Input for this task:

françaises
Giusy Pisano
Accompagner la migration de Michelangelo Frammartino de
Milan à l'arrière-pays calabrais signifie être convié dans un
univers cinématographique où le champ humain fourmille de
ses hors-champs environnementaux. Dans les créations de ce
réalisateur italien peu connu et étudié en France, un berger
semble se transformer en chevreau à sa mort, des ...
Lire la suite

What the task requires:
From the material, keep only the lines that contain the word "étudié", and list them in their original order.

Task response:
réalisateur italien peu connu et étudié en France, un berger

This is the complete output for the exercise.